____ EXTRACT PROVIDED

Packaging intended for the bio waste stream must be recognisable by the end-user as compostable or biodegradable.

The results of each assessment or test undertaken must be recorded on an assessment checklist and their combined outcome used to determine whether a packaging material is suitable for organic recovery.

CEN Report CR13695-2:2004 : Requirements for measuring and verifying the four heavy metals and other dangerous substances present in packaging, and their release into the environment.

The supplier must be able to demonstrate that only the minimum adequate amount of any substance dangerous to the environment has been used in the packaging or packaging component, with a view to minimising its presence in ash, emissions or leachate from landfills.

The methodology for this is fully explained in the CEN report CR 13695-2:2004 (Requirements for measuring and verifying heavy metals and other dangerous substances present in packaging, and their release into the environment – Part 2: Requirements for measuring and verifying dangerous substances present in packaging and their release into the environment.

Users must determine, with the aid of Safety Data Sheets, whether dangerous substances or preparations which have been used in the manufacturing process are present in the packaging placed on the market. Dangerous substances or preparations are those classified “N” in the relevant EC Directives. If any are present, the user must evaluate the possibility of their release into emissions, ash or leachate. If this is possible, the user must document the substances or preparations identified and demonstrate that they are used to the minimum necessary for achievement of the performance criteria listed in the standard. An appendix provides a decision tree for minimisation of dangerous substances or preparations and demonstration of conformity.

________

* TASKS TO CARRY OUT *
A. Copy out the stretch of the packaging text from "The methodology for" through "packaging and their release into the environment.".
B. List the outputs that the packaging text names as places where dangerous substances from packaging may be present or released.
The rows that follow come from a different source than the packaging text.

____ MATERIAL SHOWN

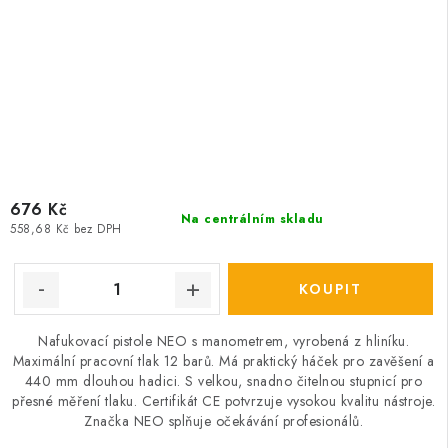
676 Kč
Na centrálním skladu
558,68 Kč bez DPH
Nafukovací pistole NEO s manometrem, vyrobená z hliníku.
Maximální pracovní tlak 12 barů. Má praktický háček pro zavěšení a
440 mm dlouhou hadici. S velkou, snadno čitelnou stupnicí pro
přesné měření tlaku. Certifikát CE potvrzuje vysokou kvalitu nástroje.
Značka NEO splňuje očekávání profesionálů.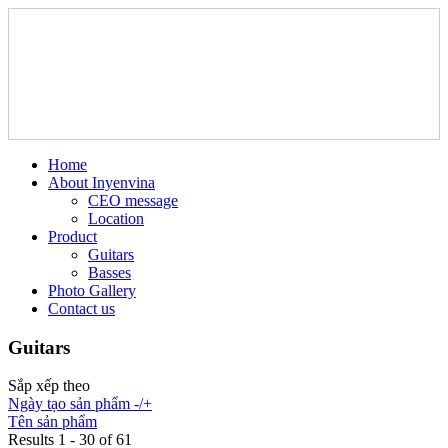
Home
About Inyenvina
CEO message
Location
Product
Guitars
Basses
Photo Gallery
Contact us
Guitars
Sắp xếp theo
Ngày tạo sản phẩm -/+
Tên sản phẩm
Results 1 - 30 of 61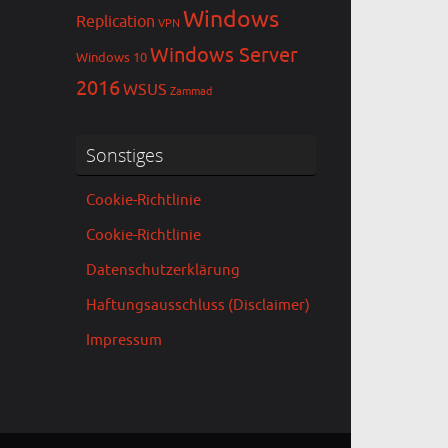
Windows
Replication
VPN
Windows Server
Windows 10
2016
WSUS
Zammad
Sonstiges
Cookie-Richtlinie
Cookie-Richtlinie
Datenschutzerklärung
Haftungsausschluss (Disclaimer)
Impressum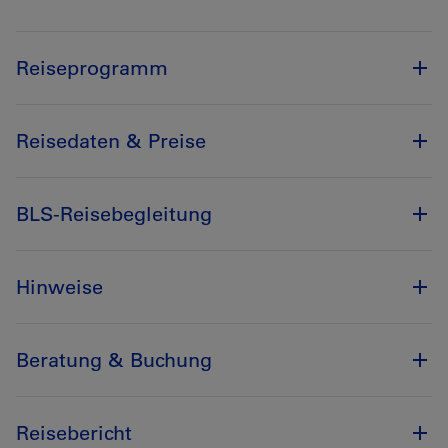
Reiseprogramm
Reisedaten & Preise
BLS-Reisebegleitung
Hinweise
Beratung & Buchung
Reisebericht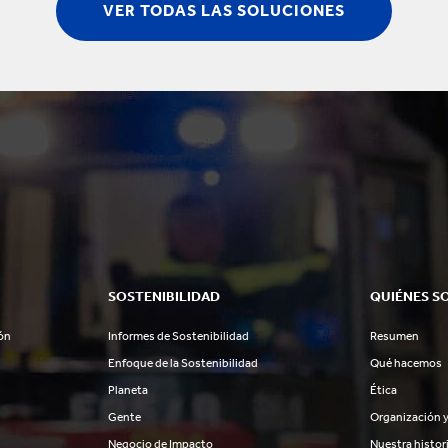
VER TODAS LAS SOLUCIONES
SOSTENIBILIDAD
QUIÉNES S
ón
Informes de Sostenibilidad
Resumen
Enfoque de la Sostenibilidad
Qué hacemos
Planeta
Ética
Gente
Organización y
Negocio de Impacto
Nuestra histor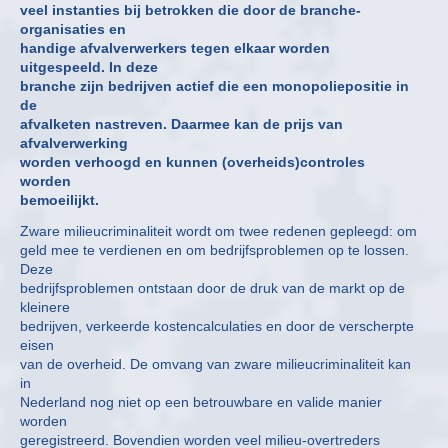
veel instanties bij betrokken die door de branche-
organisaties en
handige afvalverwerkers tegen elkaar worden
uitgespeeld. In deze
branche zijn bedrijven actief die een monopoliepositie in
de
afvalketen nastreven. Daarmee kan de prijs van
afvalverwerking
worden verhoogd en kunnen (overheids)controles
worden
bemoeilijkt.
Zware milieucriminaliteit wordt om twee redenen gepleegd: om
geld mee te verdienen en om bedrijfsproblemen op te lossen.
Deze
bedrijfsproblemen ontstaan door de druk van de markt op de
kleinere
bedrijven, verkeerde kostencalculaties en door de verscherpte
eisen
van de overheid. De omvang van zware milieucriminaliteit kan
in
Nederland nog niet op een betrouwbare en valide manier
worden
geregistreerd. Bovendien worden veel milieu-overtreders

________
____ MATERIAL SHOWN

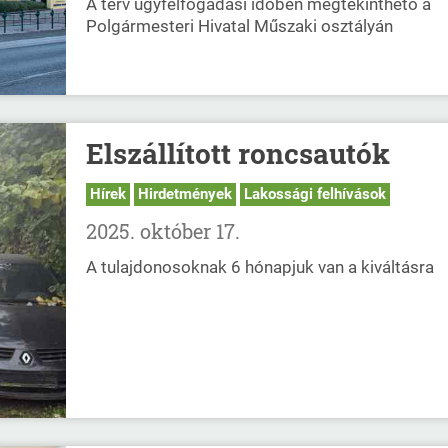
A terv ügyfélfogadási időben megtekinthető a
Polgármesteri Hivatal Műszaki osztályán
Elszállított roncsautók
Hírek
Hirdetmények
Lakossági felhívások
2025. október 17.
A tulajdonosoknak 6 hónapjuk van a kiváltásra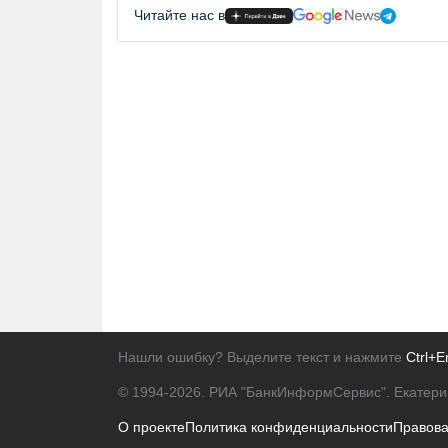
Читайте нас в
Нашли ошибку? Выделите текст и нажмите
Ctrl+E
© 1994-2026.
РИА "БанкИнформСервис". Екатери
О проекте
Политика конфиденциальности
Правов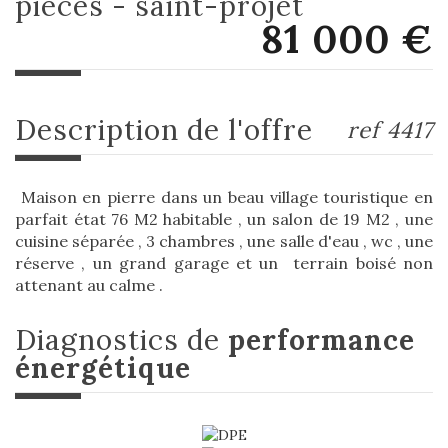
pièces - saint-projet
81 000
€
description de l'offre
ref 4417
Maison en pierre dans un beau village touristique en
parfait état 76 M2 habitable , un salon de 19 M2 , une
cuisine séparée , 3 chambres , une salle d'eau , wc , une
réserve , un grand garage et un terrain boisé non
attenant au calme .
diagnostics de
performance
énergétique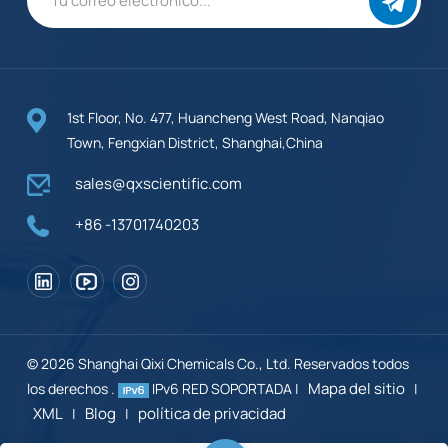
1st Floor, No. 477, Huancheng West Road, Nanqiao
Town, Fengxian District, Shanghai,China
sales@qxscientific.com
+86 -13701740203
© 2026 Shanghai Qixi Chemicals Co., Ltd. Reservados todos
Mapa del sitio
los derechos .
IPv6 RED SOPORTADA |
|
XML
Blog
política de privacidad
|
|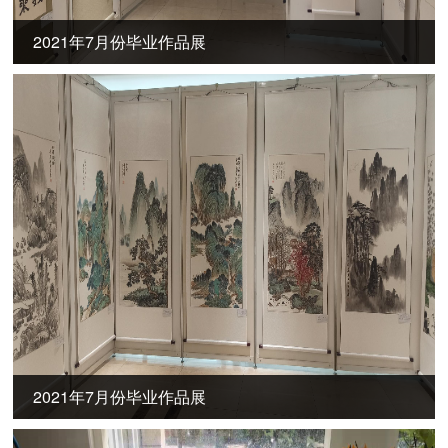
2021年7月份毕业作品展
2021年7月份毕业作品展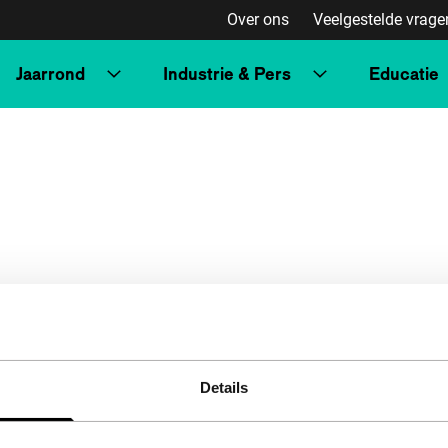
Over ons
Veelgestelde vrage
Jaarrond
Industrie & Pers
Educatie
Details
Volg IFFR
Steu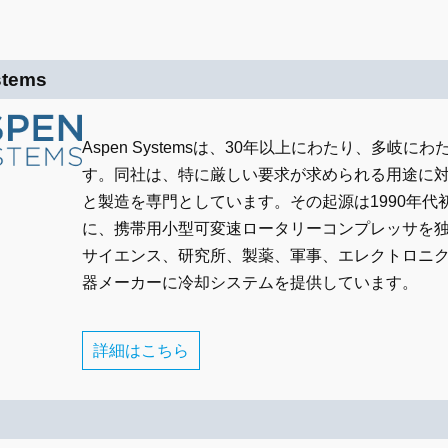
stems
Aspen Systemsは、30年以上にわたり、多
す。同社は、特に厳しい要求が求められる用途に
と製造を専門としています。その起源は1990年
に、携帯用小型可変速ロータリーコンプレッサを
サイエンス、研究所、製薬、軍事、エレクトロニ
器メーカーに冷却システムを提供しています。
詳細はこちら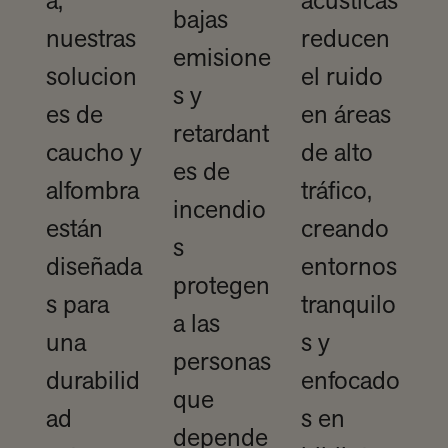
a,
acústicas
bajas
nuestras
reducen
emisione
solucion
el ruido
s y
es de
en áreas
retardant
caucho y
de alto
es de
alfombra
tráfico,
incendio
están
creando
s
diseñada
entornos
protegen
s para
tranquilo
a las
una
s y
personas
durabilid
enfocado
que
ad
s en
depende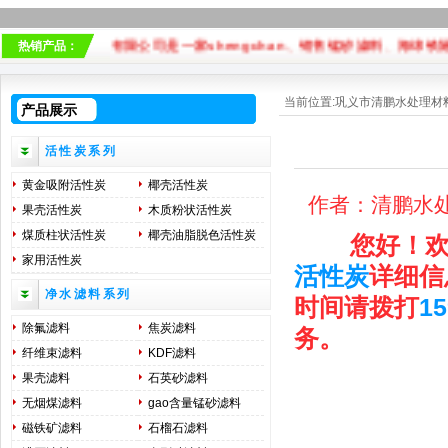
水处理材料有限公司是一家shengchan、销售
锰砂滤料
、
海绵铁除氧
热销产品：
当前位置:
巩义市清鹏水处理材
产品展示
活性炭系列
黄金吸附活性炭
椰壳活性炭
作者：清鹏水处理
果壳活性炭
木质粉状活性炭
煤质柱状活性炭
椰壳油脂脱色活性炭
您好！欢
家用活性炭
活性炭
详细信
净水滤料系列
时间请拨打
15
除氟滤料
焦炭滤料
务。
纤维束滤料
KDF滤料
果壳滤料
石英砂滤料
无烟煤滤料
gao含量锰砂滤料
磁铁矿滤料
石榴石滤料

________

* SOLUTIONS IN ORDER *
A.
The methodology for this is fully explained in the CEN report CR 13695-2:2004 (Requirements for measuring and verifying heavy metals and other dangerous substances present in packaging, and their release into the environment – Part 2: Requirements for measuring and verifying dangerous substances present in packaging and their release into the environment.

B. Ash, emissions, leachate